Get data from an input datasource, apply a transformation on it, and store the result in the output datasource.

If both input and output are on the same server (except for ClickHouse), the transformation will be executed as a single SQL Query. Otherwise, the result of the transformation will be stored into a file which will be loaded into the destination datasource.

Parameters:

inputDataSource: Name of the input DataSource
outputDataSource : Name of the output DataSource
outputDw [Optional]: If the outputDataSource does not already exist and if this param is defined, the outputDataSource will be created in this dw, otherwise, it will be created in the dw of the inputDataSource
outputFolder: Name of the output folder where to create output DataSource if it does not exist
transformation: Description of the transformation to apply. Must have 3 children: select, groupby and where.

Describe the transformation to apply¶

Select node¶

Parameters are:

name: name of the column
agg [Optional]: aggregation function to use if a groupby is defined. Values are: sum, avg, min, max, dcount
alias [Optional]: alias for the column in the output

Groupby node¶

Parameters

name: name of the column

Where node¶

List of where conditions. Each entry must have the following parameters:

name: name of the column
op: operator in the condition. Values are: '==', '<>', ">", ">=", "<", "<=", "in","!in","is_defined","is_not_defined","is_empty","is_not_empty","contains","!contains","is_true","is_false"
value: value in the condition

SQLStep¶

Run a SQL query in a datawarehouse and store the result in a table of a datawarehouse. Input and output can be two different datawarehouses of the same one.

Parameters:

inputDw : Name of the input dw
outputDw : Name of the output dw
outputDatasource: Name of the output datasource (created if not found)
outputFolder: Name of the output folder where to create datasources that does not exist
query: The SQL query

Full sync step¶

Synchronize a list of datasources from a dw to another one.

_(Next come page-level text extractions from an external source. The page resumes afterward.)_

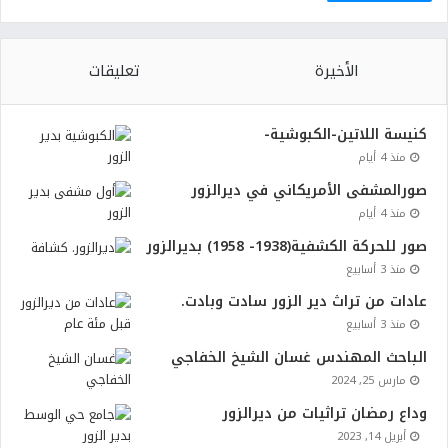
الأخيرة
تعليقات
كنيسة اللاتين-الكبوشية-
منذ 4 أيام
صورالمشفى الأمريكاني في ديرالزور
منذ 4 أيام
صور للحركة الكشفية(1938- 1958) بديرالزور
منذ 3 أسابيع
عادات من تراث دير الزور سادت وبادت.
منذ 3 أسابيع
الباحث المهندس غسان الشيخ الخفاجي
مارس 25, 2024
وداع رمضان تراثيات من ديرالزور
أبريل 14, 2023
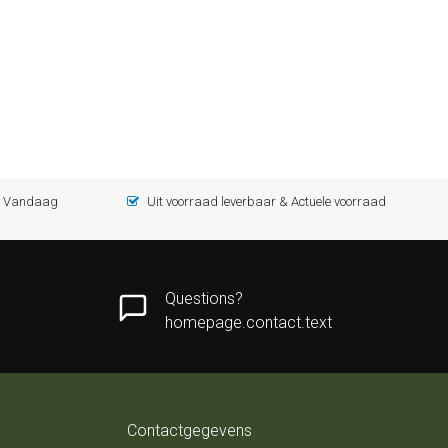
 = Vandaag
Uit voorraad leverbaar & Actuele voorraad
Questions?
homepage.contact.text
Contactgegevens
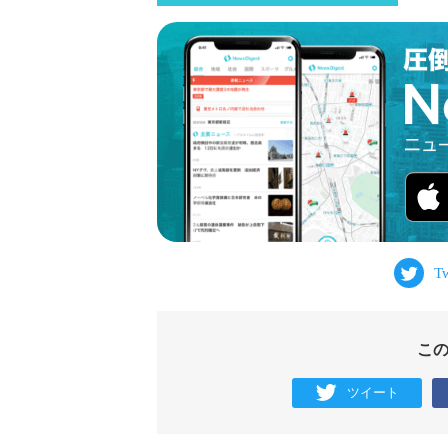
こ
ツイート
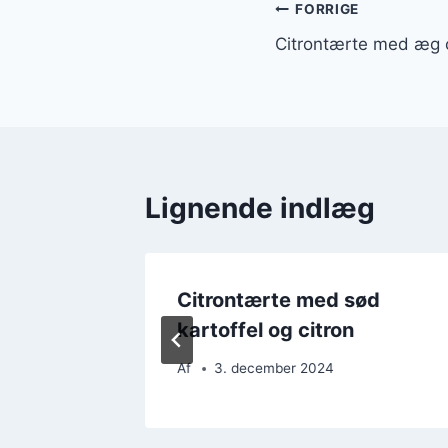
Indlægsnavi
FORRIGE
Citrontærte med æg o
Lignende indlæg
kker til
Citrontærte med sød
kartoffel og citron
Af
3. december 2024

Destination datasources will have the same names as input datasources, but you must define a postfix or prefix to differenciate input and output.

Parameters:

outputDw: Name of the output dw
inputDataSources: List of datasources to synchronize
outputDataSourcesPrefix: Prefix to append to the names of datasources in the output
outputDataSourcesPostfix: Postfix to append to the names of datasources in the output
outputFolder: Folder where output datasource (not found) will be created.